Extracted entries:
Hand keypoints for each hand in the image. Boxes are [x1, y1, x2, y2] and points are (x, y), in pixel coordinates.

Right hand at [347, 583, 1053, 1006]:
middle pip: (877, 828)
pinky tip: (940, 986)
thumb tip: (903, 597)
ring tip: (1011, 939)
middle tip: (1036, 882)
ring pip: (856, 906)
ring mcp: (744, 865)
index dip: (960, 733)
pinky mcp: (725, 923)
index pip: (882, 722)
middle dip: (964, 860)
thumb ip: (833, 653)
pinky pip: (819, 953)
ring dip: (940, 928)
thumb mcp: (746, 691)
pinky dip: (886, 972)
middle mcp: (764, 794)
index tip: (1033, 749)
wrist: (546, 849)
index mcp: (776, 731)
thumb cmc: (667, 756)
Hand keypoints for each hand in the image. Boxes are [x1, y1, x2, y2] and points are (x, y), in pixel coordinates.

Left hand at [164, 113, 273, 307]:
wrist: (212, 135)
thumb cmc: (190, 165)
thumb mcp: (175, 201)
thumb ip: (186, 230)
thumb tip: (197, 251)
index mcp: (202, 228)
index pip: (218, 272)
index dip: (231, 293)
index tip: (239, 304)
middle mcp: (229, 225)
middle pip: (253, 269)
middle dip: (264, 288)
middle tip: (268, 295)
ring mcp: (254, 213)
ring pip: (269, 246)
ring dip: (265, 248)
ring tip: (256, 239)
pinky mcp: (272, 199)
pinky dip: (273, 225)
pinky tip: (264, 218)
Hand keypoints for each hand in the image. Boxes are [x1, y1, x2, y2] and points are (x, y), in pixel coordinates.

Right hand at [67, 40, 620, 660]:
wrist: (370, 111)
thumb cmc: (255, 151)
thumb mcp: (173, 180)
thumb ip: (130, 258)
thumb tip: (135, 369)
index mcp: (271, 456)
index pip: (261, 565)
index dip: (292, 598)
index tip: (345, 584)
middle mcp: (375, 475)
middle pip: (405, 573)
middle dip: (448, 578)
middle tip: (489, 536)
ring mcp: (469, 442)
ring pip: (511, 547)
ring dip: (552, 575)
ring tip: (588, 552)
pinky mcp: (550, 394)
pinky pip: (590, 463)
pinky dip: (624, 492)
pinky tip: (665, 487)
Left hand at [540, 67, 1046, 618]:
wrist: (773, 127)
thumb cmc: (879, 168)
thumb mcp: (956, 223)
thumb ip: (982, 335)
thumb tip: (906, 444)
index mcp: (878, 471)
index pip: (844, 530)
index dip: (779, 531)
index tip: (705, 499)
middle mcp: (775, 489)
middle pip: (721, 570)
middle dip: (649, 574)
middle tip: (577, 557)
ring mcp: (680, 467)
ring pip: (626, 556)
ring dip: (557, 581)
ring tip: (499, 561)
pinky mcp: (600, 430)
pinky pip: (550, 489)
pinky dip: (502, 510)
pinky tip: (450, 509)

Exercise objective:
Print the records above in full, exactly.

Answer:
Hand keypoints for each hand in the image. Boxes are [x1, y1, x2, y2] and points are (x, y), in pixel coordinates.

Right hand at [347, 583, 1053, 1006]:
middle pip: (877, 828)
pinky tip: (940, 986)
thumb tip: (903, 597)
ring tip: (1011, 939)
middle tip: (1036, 882)
ring pip: (856, 906)
ring mcp: (744, 865)
index dip: (960, 733)
pinky mcp: (725, 923)
index pip: (882, 722)
middle dip: (964, 860)
thumb ip: (833, 653)
pinky pip: (819, 953)
ring dip: (940, 928)
thumb mcp: (746, 691)
pinky dip: (886, 972)
middle mcp: (764, 794)
index tip: (1033, 749)
wrist: (546, 849)
index mcp: (776, 731)
thumb cmc: (667, 756)
Hand keypoints for each hand in the image. Boxes are [x1, y1, x2, y2] and points are (x, y), in pixel coordinates.

Left hand at [164, 113, 273, 307]:
wrist: (212, 135)
thumb cmc: (190, 165)
thumb mcp: (175, 201)
thumb ip: (186, 230)
thumb tip: (197, 251)
index mcp: (202, 228)
index pip: (218, 272)
index dip: (231, 293)
index tip: (239, 304)
middle mcp: (229, 225)
middle pip: (253, 269)
middle dip: (264, 288)
middle tip: (268, 295)
ring mcp: (254, 213)
ring pip: (269, 246)
ring dip: (265, 248)
ring tip: (256, 239)
pinky mcp: (272, 199)
pinky dip: (273, 225)
pinky tip: (264, 218)
Hand keypoints for each hand in the image. Boxes are [x1, y1, x2, y2] and points are (x, y), in pixel coordinates.

Right hand at [67, 40, 620, 660]:
wrist: (370, 111)
thumb cmc: (255, 151)
thumb mcp: (173, 180)
thumb ip: (130, 258)
thumb tip: (135, 369)
index mcp: (271, 456)
index pip: (261, 565)
index dip: (292, 598)
index tip: (345, 584)
middle mcp: (375, 475)
middle pip: (405, 573)
middle dip: (448, 578)
middle tip: (489, 536)
ring mcp: (469, 442)
ring pip: (511, 547)
ring dip: (552, 575)
ring tip: (588, 552)
pinky mcp: (550, 394)
pinky pip: (590, 463)
pinky dip: (624, 492)
pinky tip: (665, 487)
Left hand at [540, 67, 1046, 618]:
wrist: (773, 127)
thumb cmc: (879, 168)
thumb mcp: (956, 223)
thumb ip: (982, 335)
thumb tip: (906, 444)
index mcp: (878, 471)
index pip: (844, 530)
index dip: (779, 531)
index tip: (705, 499)
middle mcp: (775, 489)
middle pip: (721, 570)
middle dip: (649, 574)
middle tip: (577, 557)
ring mcp: (680, 467)
ring pip: (626, 556)
ring dip: (557, 581)
ring tip: (499, 561)
pinky mcp: (600, 430)
pinky pip: (550, 489)
pinky dip: (502, 510)
pinky tip: (450, 509)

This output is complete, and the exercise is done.